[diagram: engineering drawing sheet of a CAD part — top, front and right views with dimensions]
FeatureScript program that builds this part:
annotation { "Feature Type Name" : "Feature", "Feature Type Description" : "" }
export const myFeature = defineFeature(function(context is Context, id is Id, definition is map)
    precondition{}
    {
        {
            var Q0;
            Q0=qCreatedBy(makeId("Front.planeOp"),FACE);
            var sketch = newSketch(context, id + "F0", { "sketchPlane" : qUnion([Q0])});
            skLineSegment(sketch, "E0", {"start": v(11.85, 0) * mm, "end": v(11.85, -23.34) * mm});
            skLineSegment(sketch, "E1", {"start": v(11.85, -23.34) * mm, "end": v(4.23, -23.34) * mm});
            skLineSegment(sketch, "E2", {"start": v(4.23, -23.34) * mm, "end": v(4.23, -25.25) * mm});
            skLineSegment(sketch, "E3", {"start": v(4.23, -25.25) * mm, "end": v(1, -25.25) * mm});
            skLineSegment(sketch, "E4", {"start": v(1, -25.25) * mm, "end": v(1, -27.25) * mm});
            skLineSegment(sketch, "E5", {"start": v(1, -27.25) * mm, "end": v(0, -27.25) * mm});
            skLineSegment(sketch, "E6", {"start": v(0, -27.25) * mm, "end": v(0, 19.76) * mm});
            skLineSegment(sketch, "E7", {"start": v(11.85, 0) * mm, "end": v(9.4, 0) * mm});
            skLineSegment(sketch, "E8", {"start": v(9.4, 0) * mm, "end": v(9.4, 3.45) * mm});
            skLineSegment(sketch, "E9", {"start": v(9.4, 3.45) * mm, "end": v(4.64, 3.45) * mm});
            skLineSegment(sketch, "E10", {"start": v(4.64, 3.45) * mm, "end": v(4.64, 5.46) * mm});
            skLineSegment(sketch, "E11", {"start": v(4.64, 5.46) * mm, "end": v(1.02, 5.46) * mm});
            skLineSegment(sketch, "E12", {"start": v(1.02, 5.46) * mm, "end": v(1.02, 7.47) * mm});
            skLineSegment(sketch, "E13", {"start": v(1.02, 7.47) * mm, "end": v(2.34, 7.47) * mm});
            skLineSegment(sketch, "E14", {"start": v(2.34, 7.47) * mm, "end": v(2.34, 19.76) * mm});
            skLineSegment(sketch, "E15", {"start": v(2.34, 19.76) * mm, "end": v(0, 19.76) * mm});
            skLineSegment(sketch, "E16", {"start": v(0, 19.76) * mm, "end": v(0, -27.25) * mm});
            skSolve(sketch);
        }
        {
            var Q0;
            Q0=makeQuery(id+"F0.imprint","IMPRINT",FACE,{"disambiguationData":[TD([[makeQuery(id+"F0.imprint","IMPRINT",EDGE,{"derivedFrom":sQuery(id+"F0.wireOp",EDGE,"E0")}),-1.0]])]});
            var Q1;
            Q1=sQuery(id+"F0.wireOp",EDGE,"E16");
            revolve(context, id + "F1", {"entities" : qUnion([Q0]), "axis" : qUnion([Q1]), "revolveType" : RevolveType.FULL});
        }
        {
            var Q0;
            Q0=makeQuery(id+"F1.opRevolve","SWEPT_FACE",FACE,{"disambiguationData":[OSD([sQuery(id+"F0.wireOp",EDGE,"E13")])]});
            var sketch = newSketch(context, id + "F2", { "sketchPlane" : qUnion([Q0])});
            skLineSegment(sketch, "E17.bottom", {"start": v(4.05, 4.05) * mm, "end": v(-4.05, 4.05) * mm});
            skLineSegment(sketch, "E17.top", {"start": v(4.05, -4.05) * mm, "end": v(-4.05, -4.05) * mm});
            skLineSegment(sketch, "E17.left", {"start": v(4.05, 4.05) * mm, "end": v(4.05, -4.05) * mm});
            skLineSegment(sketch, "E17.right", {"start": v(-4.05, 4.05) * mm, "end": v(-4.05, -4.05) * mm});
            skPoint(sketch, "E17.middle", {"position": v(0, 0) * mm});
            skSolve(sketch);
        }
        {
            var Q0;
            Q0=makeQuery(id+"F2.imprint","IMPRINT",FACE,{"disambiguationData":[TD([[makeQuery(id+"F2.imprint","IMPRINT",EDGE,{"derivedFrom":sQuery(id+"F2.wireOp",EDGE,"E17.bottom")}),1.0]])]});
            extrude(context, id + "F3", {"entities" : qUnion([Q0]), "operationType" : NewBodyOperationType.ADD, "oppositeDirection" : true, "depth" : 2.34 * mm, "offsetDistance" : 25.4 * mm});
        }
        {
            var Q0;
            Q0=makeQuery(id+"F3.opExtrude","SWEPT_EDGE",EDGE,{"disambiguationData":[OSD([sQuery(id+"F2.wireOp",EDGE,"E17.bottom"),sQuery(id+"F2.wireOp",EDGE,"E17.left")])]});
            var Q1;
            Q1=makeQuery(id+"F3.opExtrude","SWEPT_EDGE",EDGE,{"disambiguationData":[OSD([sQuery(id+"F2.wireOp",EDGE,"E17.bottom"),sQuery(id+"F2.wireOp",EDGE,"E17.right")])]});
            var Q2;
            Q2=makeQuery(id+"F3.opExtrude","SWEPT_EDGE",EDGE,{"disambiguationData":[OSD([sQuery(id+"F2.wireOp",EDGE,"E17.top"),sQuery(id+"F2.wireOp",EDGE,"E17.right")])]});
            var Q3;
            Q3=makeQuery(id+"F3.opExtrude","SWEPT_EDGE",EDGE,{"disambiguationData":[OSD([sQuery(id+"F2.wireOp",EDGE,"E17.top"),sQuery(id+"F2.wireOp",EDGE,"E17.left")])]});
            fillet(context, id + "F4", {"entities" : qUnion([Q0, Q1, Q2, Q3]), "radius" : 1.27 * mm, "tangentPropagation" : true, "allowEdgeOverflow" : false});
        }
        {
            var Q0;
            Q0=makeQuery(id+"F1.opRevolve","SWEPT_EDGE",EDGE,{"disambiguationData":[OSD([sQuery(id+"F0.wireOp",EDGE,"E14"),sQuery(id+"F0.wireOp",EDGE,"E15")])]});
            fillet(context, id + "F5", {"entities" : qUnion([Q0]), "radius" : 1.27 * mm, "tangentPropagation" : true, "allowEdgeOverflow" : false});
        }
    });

> [Task requirements]
Please gather every line from the records above that contains the string "newSketch", and copy each one out in full.

> [Correct response]
            var sketch = newSketch(context, id + "F0", { "sketchPlane" : qUnion([Q0])});
            var sketch = newSketch(context, id + "F2", { "sketchPlane" : qUnion([Q0])});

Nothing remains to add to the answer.